Origin (China vs US) affects where data is processed and which compliance regime applies — check the provider's terms for your region.

GLM 4.7: where it fits

An MIT-licensed 358B open mixture-of-experts with strong 73.8% SWE-Bench Verified coding — but two generations behind GLM 5.2. Released December 22, 2025 by Z.ai, it is built for genuinely permissive open weights — an MIT-licensed 358B mixture-of-experts with no commercial restrictions, strong agentic coding for the price — 73.8% on SWE-Bench Verified undercut most closed frontier models at launch, an unusually generous 128K maximum output, which suits bulk refactors and long generation, and cheap long-running agent loops thanks to aggressive prompt caching.

Its trade-offs are real: two generations behind — GLM 5, 5.1 and 5.2 have all shipped since, and new builds should default to those, its Verified lead narrows sharply on harder evaluations like SWE-Bench Pro, and text-only with no vision, and self-hosting a 358B model is a serious hardware commitment. At $0.6 in / $2.2 out per million tokens, it sits in the budget price band.

GPT-4.1 Mini: where it fits

A cheap, fast 1M-context workhorse with strong instruction following but weak coding — already retired from ChatGPT. Released April 14, 2025 by OpenAI, it is built for very cheap high-volume text work at $0.40 in / $1.60 out per million tokens, instruction following above its weight class — 84.1% on IFEval, beating GPT-4o, multi-turn coherence for its tier — 35.8% on MultiChallenge, roughly 1.8x GPT-4o mini, and a full 1M context at flat pricing, with no long-context premium.

Its trade-offs: weak at agentic coding — its 23.6% on SWE-Bench Verified sits below GPT-4o's 33.2%, retired from ChatGPT in February 2026, and OpenAI's own docs now point users to GPT-5 mini instead, and a June 2024 knowledge cutoff, now roughly two years stale, and no reasoning mode. At $0.4 in / $1.6 out per million tokens, it sits in the budget price band.

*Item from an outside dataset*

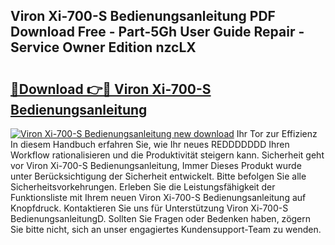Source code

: ## Viron Xi-700-S Bedienungsanleitung PDF Download Free - Part-5Gh User Guide Repair - Service Owner Edition nzcLX

# <h2><a href="http://df2ff0t.blite.top/?on=Viron+Xi-700-S+Bedienungsanleitung">🔗Download 👉🔴 Viron Xi-700-S Bedienungsanleitung</a></h2>

[![Viron Xi-700-S Bedienungsanleitung new download](https://i.imgur.com/lujVjoI.png)](http://df2ff0t.blite.top/?on=Viron+Xi-700-S+Bedienungsanleitung)
Ihr Tor zur Effizienz In diesem Handbuch erfahren Sie, wie Ihr neues REDDDDDDD Ihren Workflow rationalisieren und die Produktivität steigern kann. Sicherheit geht vor Viron Xi-700-S Bedienungsanleitung, Immer Dieses Produkt wurde unter Berücksichtigung der Sicherheit entwickelt. Bitte befolgen Sie alle Sicherheitsvorkehrungen. Erleben Sie die Leistungsfähigkeit der Funktionsliste mit Ihrem neuen Viron Xi-700-S Bedienungsanleitung auf Knopfdruck. Kontaktieren Sie uns für Unterstützung Viron Xi-700-S BedienungsanleitungD. Sollten Sie Fragen oder Bedenken haben, zögern Sie bitte nicht, sich an unser engagiertes Kundensupport-Team zu wenden.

The bottom line for this matchup

The defining split here is open vs. closed. GLM 4.7 gives you weights you control — self-host it, fine-tune it, keep data in-house, pay only for hardware. GPT-4.1 Mini gives you a managed, always-updated API with no infrastructure to run. Teams with GPUs, privacy requirements, or huge volume often favour the open model; teams that want zero ops and the latest capabilities favour the closed one. Capability is close enough that this operational question, not the benchmark, usually decides it.

Want both GLM 4.7 and GPT-4.1 Mini without two subscriptions? LumiChats gives you these plus 40+ models under one ₹69/day pass (about $1/day) — draft with one, cross-check with the other.

See pricing

Frequently asked questions

Is GLM 4.7 or GPT-4.1 Mini better for coding?

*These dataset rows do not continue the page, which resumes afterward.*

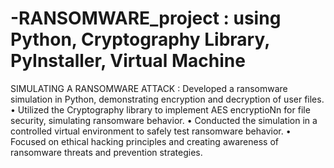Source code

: # -RANSOMWARE_project : using Python, Cryptography Library, PyInstaller, Virtual Machine
SIMULATING A RANSOMWARE ATTACK :  Developed a ransomware simulation in Python, demonstrating encryption and decryption of user files.
• Utilized the Cryptography library to implement AES encryptioNn for file security, simulating ransomware behavior.
• Conducted the simulation in a controlled virtual environment to safely test ransomware behavior.
• Focused on ethical hacking principles and creating awareness of ransomware threats and prevention strategies.
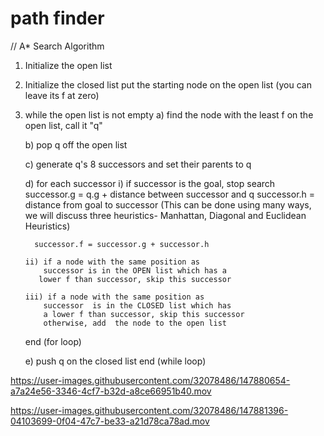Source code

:# path finder

// A* Search Algorithm
1.  Initialize the open list
2.  Initialize the closed list
    put the starting node on the open
    list (you can leave its f at zero)

3.  while the open list is not empty
    a) find the node with the least f on
    the open list, call it "q"

    b) pop q off the open list

    c) generate q's 8 successors and set their
    parents to q

    d) for each successor
    i) if successor is the goal, stop search
    successor.g = q.g + distance between
    successor and q
    successor.h = distance from goal to
    successor (This can be done using many
    ways, we will discuss three heuristics-
    Manhattan, Diagonal and Euclidean
    Heuristics)

          successor.f = successor.g + successor.h

        ii) if a node with the same position as 
            successor is in the OPEN list which has a 
           lower f than successor, skip this successor

        iii) if a node with the same position as 
            successor  is in the CLOSED list which has
            a lower f than successor, skip this successor
            otherwise, add  the node to the open list
    end (for loop)

    e) push q on the closed list
    end (while loop)
    
    

https://user-images.githubusercontent.com/32078486/147880654-a7a24e56-3346-4cf7-b32d-a8ce66951b40.mov


   

https://user-images.githubusercontent.com/32078486/147881396-04103699-0f04-47c7-be33-a21d78ca78ad.mov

On SWE-Bench Verified, GLM 4.7 scores 73.8% and GPT-4.1 Mini scores 23.6% — GLM 4.7 has the measurable edge.

Which is cheaper, GLM 4.7 or GPT-4.1 Mini?

GLM 4.7 is open-weight, so self-hosting means no per-token fee (you pay for hardware instead), while GPT-4.1 Mini is API-metered at $0.4/$1.6 per 1M tokens. For most teams without GPUs, the API model is cheaper to start; at very high volume, self-hosting can win.

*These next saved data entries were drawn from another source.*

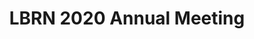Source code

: ---
layout: post
title: LBRN 2020 Annual Meeting
categories: events
eventDate: January 17-18, 2019
startTime: 1:00pm
endTime: 9:00pm
description: LBRN Each year the LBRN program has an annual meeting in which program participants from PUI campuses, summer program, committee members and administrators meet to review individual research accomplishments and to discuss the overall program activity. January 17-18, 2020, Save the Date!
---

Which has the bigger context window?

GPT-4.1 Mini — 1M vs 200K, about 5.2× larger. Useful only if the model actually reasons over the full window, which not all do.

Can I use both GLM 4.7 and GPT-4.1 Mini together?

Yes — a multi-model platform like LumiChats gives you GLM 4.7, GPT-4.1 Mini and 40+ others under one ₹69/day pass (about $1/day), so you can draft with one and cross-check with the other instead of buying two subscriptions.

Which is newer, GLM 4.7 or GPT-4.1 Mini?

GLM 4.7 — released December 22, 2025, about 8 months after GPT-4.1 Mini.

Related comparisons

Specifications and benchmarks reflect publicly reported figures as of June 2026 and may change as providers release updates. Always verify on your own workload.